Asked about whether he was doing enough to grow the sport – one of the motivations for golf becoming an Olympic sport - he replied that he did not go into golf to ‘grow the game, I got in it to win’.

And to finish it all off he questioned the sport’s attitude to drug-testing saying ‘I could be using HGH (human growth hormone) and getting away with it’.

Journalists attending the press conference expecting a rather routine preview story ahead of the start of the Open Championship probably did not know where to start writing such was the volume of material McIlroy produced. Hold the back page.

Meanwhile, the sport’s officials buried their heads in their hands.

Asked the following day if he was happy with his comments the Northern Ireland golfer said: “Look, it’s my opinion. I think it’s shared by a few people, but some may think it is wrong and that’s fine. It was seven years of trying to give the PC answer and I just cracked.”

It is undoubtedly irritating to be asked the same questions repeatedly, but it is something spokespeople will often face in a crisis media management situation or when they have positioned themselves as a thought leader within their industry.

For example, you answer a difficult question with a line you have decided to take only for the journalist to look quizzical and ask the same question in a different form. Or, perhaps you go on to be asked a couple of other questions and then the reporter goes back to the original difficult question.

It is a trick journalists often use because they know that when people are asked the same question again and again they may eventually give a different answer.

The key to avoiding the often repeated question trap, as we refer to it on our media training courses, is not to get frustrated, flustered or bored into moving away from your message.
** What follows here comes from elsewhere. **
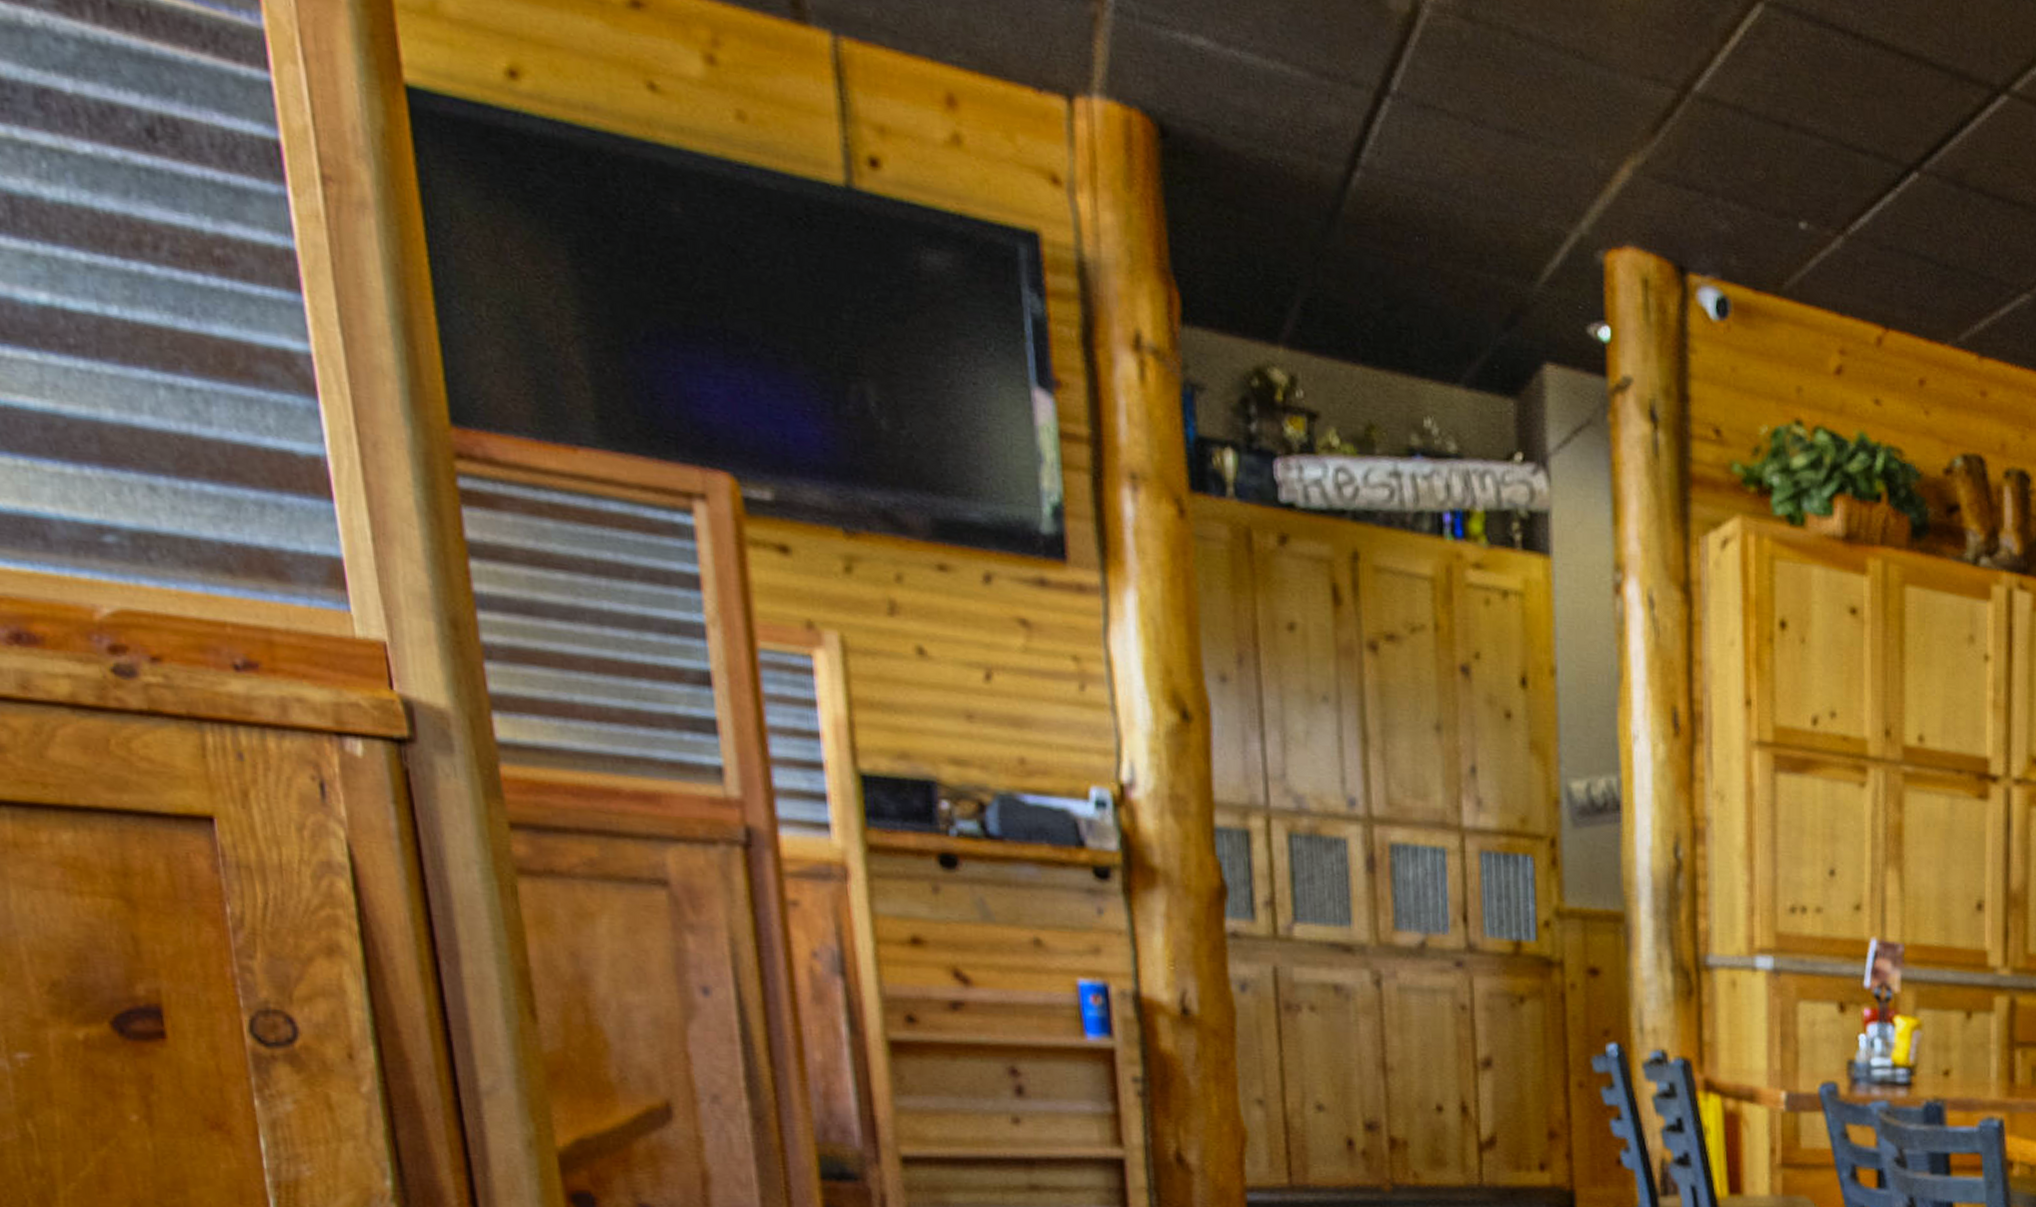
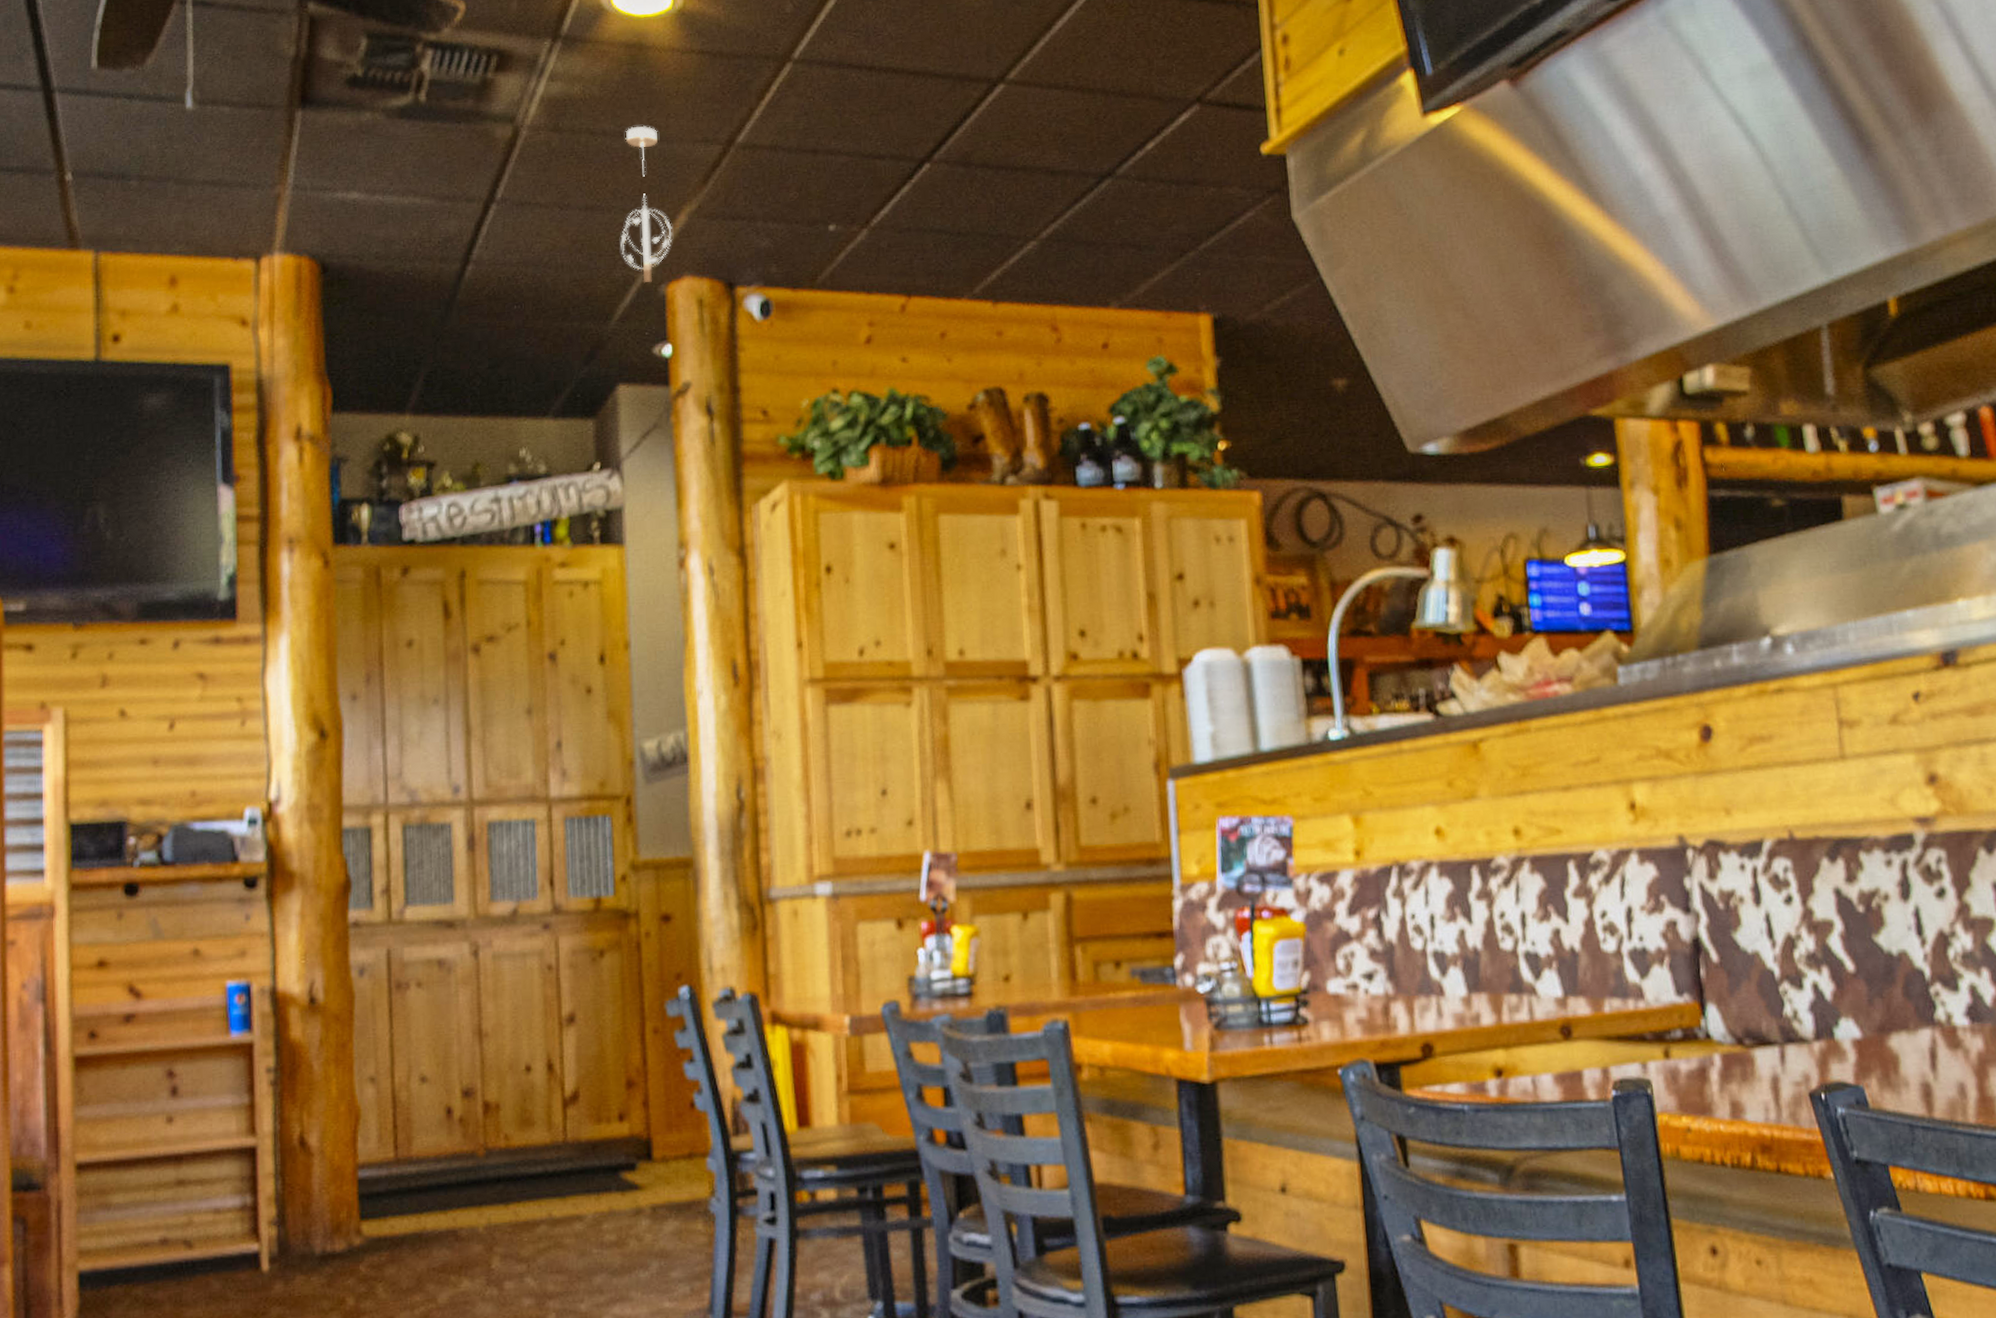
pendant light: none [1549,38,1613,244] -> present [620,125,672,282]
'The key to avoiding the often repeated question trap is not to get frustrated, flustered or bored' via@mediafirstltd

If journalists ask you the same question, five, six, seven or more times then smile, be polite and give the same answer.

Better still, try to move the conversation on to something more positive from your point of view.

McIlroy did later admit he wished he had expanded on his answer about growing the game but the damage had been done and the often repeated question trap was one bunker he spectacularly failed to avoid.